**Exercise data**
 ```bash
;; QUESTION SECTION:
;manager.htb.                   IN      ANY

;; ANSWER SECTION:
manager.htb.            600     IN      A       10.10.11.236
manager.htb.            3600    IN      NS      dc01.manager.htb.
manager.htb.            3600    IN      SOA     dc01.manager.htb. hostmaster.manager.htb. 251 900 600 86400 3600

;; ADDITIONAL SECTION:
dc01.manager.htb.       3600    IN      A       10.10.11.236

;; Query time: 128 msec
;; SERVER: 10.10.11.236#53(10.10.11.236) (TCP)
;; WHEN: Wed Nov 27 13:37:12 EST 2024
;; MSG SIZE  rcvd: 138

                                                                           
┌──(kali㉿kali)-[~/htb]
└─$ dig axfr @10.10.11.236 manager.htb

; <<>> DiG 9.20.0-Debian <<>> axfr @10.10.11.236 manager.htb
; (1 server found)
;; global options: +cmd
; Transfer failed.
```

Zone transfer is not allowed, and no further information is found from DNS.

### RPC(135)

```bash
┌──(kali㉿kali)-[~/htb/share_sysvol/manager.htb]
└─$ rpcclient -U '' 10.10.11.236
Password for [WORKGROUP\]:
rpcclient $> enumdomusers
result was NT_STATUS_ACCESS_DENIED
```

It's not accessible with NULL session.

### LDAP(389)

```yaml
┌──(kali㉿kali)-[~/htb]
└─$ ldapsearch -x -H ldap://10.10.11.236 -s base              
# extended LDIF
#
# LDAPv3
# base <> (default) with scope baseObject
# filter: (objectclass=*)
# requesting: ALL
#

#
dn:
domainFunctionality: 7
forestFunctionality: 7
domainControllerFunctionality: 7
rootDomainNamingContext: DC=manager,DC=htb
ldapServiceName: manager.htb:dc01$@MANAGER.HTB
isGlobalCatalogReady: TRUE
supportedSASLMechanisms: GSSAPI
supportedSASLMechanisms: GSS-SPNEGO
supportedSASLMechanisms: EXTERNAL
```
---
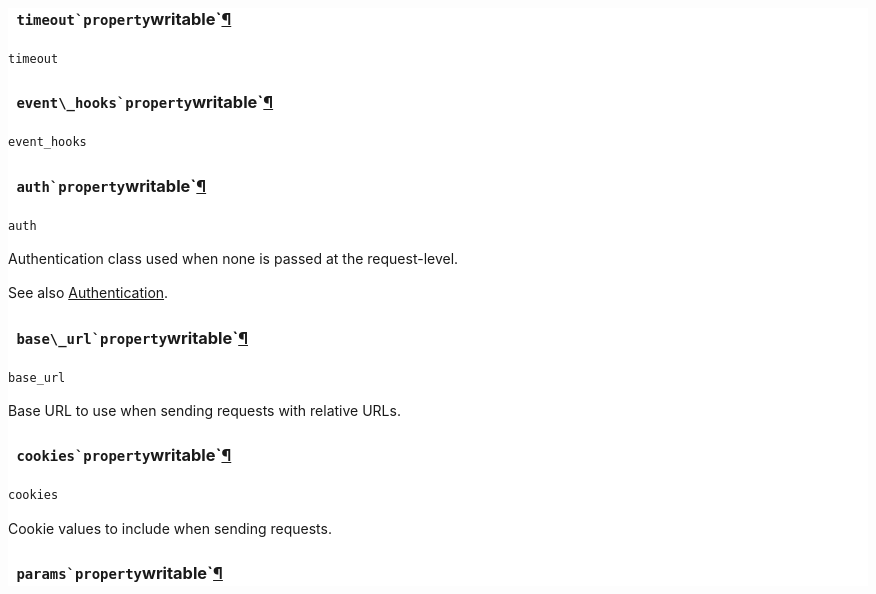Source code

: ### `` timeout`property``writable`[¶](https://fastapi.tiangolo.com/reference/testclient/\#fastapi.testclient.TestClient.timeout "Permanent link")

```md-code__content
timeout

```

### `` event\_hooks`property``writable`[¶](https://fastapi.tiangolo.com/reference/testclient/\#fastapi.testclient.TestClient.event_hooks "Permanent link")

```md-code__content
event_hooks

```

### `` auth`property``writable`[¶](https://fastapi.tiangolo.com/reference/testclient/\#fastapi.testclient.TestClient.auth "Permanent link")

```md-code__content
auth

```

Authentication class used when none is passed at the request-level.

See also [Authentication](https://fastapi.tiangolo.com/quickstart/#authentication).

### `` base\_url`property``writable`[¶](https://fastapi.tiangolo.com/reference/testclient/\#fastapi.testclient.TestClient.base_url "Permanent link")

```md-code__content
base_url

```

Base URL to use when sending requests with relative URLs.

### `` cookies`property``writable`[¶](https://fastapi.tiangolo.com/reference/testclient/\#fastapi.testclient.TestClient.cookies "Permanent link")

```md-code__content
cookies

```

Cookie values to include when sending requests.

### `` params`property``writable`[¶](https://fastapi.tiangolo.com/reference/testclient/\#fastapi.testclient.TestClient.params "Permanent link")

**Exercise**
After identifying the lines above that contain "timeout", copy each one.

**Result for this exercise**
: ### `` timeout`property``writable`[¶](https://fastapi.tiangolo.com/reference/testclient/\#fastapi.testclient.TestClient.timeout "Permanent link")
timeout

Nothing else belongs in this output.